ISTANBUL - Workers around the globe rallied Friday to mark May Day, clashing with police in several European cities in a further sign of growing social unrest due to the economic crisis.
Greek officers used flash grenades to disperse violent protesters in Athens after they carried out attacks on banks and traffic cameras. No arrests or injuries were reported, but strikes disrupted bus, train and ferry services as well as flights by Olympic Airlines.
French workers turned out in unusually large numbers for marches throughout the country, where fractious unions, angry at the conservative government's handling of the crisis, came together for the first time in decades to stage a Paris march. On the first May Day since the advent of the crisis, Russian police were out in force as Communists and liberals gathered to criticize the government. No violence was reported, but police said four leftists were detained after trying to light flares near the Kremlin. Dozens of nationalists and leftists were detained in St. Petersburg, Russian news agencies reported.

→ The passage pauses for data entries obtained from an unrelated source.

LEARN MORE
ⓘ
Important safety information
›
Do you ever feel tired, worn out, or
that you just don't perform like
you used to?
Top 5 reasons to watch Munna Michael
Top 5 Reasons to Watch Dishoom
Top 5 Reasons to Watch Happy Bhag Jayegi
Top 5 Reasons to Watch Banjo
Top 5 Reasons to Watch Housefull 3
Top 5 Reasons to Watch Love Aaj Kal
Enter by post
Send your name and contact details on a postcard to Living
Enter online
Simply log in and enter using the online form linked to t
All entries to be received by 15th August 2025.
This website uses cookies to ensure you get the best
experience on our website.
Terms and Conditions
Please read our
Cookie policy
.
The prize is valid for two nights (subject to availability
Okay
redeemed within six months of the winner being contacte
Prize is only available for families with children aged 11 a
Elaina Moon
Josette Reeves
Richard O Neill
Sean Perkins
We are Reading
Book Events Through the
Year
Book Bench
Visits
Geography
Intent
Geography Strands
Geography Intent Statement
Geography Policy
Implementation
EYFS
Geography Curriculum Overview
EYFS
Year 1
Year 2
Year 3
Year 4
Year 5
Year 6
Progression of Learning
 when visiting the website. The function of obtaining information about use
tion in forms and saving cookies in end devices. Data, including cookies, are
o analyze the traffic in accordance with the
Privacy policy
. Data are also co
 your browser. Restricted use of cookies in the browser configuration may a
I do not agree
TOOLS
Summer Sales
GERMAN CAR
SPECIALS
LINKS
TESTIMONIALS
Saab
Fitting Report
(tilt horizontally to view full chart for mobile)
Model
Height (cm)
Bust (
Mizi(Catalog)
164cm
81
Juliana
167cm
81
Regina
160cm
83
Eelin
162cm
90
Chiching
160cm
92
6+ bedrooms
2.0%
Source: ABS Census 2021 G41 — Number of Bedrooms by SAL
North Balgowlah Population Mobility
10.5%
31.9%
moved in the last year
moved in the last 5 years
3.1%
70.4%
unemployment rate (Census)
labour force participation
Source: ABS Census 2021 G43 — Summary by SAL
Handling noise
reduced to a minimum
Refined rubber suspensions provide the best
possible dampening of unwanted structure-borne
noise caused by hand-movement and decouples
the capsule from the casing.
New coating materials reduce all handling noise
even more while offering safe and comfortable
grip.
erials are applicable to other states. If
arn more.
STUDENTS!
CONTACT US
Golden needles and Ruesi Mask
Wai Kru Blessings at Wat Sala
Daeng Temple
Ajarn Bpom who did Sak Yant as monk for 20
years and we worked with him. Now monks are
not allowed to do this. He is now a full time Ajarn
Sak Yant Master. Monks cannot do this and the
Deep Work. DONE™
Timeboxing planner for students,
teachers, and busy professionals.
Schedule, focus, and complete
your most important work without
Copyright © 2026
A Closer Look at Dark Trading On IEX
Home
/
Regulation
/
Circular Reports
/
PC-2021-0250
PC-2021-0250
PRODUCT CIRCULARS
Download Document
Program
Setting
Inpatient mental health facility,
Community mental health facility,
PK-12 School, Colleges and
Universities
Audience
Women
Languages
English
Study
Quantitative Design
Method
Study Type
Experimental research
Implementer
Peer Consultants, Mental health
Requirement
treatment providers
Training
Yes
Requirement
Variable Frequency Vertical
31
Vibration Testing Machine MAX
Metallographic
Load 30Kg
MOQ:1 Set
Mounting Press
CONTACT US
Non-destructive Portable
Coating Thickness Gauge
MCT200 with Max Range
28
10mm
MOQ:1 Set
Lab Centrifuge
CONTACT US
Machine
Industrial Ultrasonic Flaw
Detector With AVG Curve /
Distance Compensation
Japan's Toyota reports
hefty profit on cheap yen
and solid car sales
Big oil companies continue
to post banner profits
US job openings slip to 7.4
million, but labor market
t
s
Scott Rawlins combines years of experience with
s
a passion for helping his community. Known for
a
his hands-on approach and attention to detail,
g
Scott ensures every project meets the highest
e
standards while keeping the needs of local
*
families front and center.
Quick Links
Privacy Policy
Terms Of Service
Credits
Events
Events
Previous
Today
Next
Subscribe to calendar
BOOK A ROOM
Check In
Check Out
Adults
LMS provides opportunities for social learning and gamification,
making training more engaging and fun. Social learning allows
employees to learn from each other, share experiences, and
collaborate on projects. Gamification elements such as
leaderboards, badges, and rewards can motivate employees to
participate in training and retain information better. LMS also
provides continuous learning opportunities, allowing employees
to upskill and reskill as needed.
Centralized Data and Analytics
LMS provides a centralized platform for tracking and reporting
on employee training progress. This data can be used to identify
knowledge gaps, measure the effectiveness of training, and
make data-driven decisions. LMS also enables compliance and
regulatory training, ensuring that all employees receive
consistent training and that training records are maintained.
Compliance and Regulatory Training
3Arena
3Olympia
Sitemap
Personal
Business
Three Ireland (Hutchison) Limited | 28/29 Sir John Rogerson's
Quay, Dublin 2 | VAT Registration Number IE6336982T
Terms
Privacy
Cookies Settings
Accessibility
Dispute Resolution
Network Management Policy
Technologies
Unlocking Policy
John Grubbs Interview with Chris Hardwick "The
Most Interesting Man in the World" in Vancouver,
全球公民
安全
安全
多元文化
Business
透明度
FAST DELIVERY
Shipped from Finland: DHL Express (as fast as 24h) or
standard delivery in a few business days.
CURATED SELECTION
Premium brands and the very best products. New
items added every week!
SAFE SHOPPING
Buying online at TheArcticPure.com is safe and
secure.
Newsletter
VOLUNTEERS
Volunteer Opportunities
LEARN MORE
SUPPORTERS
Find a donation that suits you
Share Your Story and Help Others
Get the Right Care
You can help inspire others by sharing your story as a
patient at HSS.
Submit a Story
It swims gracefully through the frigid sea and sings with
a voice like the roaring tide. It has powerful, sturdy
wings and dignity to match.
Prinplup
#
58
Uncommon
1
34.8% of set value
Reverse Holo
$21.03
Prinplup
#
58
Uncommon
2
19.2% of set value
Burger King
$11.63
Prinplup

In Italy, union leaders shifted rallies from major cities to the earthquake-stricken town of L'Aquila as a sign of solidarity with the thousands who lost their jobs when businesses crumbled in last month's quake. In socialist Havana, hundreds of thousands of marchers waving Cuban and Communist Party flags, pictures of Fidel and Raul Castro and banners with socialist slogans marked May Day on the sprawling Plaza of the Revolution. Despite huge expectations, ailing Fidel Castro did not attend, but wrote in a column that the U.S. would like to see Cuba "return to the ranks of slaves."
In Tokyo, some 36,000 people rallied in Yoyogi Park to demand better welfare benefits, with others protesting military spending, according Agence France-Presse. There were also rallies in Seoul, Manila, the Cambodian capital of Phnom Penh and Taipei.